© JUNGE FREIHEIT Verlag GmbH & Co. www.jungefreiheit.de 16/04 09. April 2004

Frisch gepresst

Krieg gegen Serbien. Im März vor fünf Jahren begann der erste Krieg mit deutscher Beteiligung nach 1945: der Krieg gegen Serbien um das Kosovo. Zuvor mußten der damalige Verteidigungsminister Rudolf Scharping mit gruseligen Geschichten über Massaker in einem Stadion in Pristina und sein grüner Außenminister mit der energischen Warnung vor einem zweiten Auschwitz die Heimatfront sichern. In der allgemeinen Aufregung ging 1999 völlig unter, daß für eine militärische Aktion "gegen den Völkermord" noch nicht einmal ein "UN-Durchsuchungsbefehl" vorlag und die rot-grüne Außenpolitik dadurch mit einer handfesten Aggression außenpolitisch debütierte. Der frühere Konkret-Autor Jürgen Elsässer klagte bereits 2000 in seinem Buch "Kriegsverbrechen und tödliche Lügen der Bundesregierung" an. Seine löbliche Aufdeckung der Nato-Kriegspolitik, die nun der Kai Homilius Verlag überarbeitet und aktualisiert herausgibt, wird allerdings störend von einer klebrigen Parteilichkeit zugunsten Serbiens überschattet. Slobodan Milosevics Lob, "Elsässer zeigt auf, daß die deutsche Balkanpolitik sich fortsetzt, wo sie 1945 gestoppt wurde", gibt darüber Auskunft und entschleiert zudem das eigentliche Ansinnen des Autors (Kriegslügen. Vom Kosovokonflikt zum Milosevic-Prozeß. Berlin 2004, 331 Seiten, 18 Euro).

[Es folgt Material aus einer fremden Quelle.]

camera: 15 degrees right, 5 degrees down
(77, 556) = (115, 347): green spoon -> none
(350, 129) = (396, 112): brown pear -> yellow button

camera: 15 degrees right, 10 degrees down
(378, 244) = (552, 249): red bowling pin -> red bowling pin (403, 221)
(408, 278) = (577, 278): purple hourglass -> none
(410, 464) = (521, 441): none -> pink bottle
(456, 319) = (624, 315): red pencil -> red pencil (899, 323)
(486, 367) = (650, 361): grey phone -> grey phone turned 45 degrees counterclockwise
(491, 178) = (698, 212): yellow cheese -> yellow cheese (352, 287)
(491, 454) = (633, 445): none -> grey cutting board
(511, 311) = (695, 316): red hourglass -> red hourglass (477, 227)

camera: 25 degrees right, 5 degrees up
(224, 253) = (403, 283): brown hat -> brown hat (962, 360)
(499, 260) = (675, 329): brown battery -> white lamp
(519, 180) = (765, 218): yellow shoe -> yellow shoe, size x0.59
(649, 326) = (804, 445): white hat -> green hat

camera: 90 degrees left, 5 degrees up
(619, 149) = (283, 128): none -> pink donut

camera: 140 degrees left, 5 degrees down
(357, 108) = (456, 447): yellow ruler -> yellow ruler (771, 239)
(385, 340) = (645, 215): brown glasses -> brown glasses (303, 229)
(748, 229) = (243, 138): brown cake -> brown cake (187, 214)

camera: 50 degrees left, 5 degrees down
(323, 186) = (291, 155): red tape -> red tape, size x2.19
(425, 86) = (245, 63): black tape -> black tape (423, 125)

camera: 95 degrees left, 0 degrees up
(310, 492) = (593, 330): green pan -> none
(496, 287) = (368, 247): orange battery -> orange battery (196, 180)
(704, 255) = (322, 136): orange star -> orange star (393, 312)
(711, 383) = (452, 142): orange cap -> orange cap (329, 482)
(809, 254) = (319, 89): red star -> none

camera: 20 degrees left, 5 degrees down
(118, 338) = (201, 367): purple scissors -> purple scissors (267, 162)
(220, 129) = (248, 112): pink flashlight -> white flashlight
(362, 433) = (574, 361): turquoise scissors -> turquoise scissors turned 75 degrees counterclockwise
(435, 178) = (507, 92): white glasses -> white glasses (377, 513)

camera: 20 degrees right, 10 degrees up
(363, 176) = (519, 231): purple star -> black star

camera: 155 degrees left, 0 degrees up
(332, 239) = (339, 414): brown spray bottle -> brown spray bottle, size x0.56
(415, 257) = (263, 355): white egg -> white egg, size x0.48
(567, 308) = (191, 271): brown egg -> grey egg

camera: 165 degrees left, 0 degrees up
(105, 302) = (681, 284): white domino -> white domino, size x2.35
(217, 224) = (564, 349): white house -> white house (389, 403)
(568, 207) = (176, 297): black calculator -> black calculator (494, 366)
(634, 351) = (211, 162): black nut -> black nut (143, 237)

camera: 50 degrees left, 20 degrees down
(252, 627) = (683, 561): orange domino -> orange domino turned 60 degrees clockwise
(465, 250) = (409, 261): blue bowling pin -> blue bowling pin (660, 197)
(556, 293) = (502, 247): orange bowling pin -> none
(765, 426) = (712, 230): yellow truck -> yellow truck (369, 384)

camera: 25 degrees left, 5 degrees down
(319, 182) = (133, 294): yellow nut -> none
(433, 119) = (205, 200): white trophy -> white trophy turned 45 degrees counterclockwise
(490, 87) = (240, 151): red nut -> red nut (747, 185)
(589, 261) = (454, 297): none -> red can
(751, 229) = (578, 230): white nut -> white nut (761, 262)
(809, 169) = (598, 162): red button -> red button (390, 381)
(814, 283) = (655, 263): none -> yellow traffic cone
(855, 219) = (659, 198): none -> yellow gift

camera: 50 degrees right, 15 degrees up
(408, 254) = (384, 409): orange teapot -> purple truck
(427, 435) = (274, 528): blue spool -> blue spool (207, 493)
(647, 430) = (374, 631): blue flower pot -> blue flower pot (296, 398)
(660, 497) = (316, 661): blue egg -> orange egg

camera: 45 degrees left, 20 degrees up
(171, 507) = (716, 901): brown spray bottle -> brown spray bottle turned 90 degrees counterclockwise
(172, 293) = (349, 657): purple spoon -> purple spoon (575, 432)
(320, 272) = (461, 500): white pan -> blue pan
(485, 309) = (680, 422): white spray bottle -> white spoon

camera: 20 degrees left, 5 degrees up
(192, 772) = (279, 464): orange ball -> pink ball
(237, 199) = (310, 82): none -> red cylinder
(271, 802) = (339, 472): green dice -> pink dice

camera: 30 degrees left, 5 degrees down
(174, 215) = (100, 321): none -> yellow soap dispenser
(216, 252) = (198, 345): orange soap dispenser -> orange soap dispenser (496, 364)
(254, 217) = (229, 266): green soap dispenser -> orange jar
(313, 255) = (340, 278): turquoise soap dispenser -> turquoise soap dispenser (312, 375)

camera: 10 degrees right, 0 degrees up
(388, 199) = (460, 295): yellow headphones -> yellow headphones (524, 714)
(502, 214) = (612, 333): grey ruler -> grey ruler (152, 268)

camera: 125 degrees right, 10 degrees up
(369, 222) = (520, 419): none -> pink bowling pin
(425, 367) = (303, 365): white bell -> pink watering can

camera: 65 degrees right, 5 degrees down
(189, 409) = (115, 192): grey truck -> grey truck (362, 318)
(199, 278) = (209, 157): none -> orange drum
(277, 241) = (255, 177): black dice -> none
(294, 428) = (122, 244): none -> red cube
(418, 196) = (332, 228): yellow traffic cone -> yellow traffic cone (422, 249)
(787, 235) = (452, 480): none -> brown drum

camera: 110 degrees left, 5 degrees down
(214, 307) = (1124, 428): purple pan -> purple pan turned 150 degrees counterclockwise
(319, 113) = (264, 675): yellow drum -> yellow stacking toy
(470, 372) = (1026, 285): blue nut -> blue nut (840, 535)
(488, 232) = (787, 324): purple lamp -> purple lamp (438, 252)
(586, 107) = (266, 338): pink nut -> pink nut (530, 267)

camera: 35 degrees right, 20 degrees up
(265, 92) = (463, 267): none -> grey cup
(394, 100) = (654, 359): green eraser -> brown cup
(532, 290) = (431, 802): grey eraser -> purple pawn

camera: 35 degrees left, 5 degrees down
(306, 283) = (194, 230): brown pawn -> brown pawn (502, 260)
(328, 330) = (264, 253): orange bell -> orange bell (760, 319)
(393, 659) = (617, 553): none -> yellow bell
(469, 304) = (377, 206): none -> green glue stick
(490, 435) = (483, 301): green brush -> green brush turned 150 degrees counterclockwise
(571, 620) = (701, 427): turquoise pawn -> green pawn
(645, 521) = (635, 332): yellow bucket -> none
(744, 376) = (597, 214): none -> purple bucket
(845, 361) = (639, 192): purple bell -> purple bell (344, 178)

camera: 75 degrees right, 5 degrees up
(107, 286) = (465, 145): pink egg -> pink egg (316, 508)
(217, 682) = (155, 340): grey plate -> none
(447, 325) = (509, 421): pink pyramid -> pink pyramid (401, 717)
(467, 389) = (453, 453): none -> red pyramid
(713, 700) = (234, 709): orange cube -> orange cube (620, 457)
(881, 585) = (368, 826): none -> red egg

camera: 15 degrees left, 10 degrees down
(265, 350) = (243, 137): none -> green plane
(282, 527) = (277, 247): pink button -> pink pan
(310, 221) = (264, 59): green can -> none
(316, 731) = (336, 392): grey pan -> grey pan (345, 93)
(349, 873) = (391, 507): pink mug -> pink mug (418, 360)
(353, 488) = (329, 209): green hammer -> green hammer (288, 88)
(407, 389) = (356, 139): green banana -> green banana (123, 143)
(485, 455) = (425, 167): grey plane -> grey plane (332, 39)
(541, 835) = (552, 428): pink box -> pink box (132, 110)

Dunkle Seite von Berlin. Heute decken die Boulevardmagazine im Fernsehen die Lust des Publikums an der makabren Faszination von Gewalttaten. Früher, so beschreibt es die Historikerin Regina Stürickow, hätten dies sogar Polizeibeamte übernommen und Touristen in die verrufensten Gassen und Kaschemmen Berlins geführt. In ihrem literarischen Reiseführer vom Beginn des Ersten Weltkriegs bis zur Machtübernahme der Nationalsozialisten durch eben diese Viertel Berlins führt Stürickow den Leser sogleich in soziale Niederungen, die einem nur schwer das Bild von den "goldenen Zwanziger" veranschaulichen. Insofern bietet das Buch nicht nur etwas für Berlinbesucher, die rund um den Alexanderplatz, im Scheunenviertel oder im damals noblen Westen auf Entdeckungsreise gehen möchten, sondern auch für jene, denen jede Schilderung des Elends im Milieu der Dirnen, Schieber und Mörder glaubwürdiger erscheint als ein verklärender Film über die Gebrüder Sass (Mörderische Metropole Berlin. Kriminalfälle 1914 bis 1933. Militzke Verlag, Leipzig 2004, 189 Seiten, 14,80 Euro).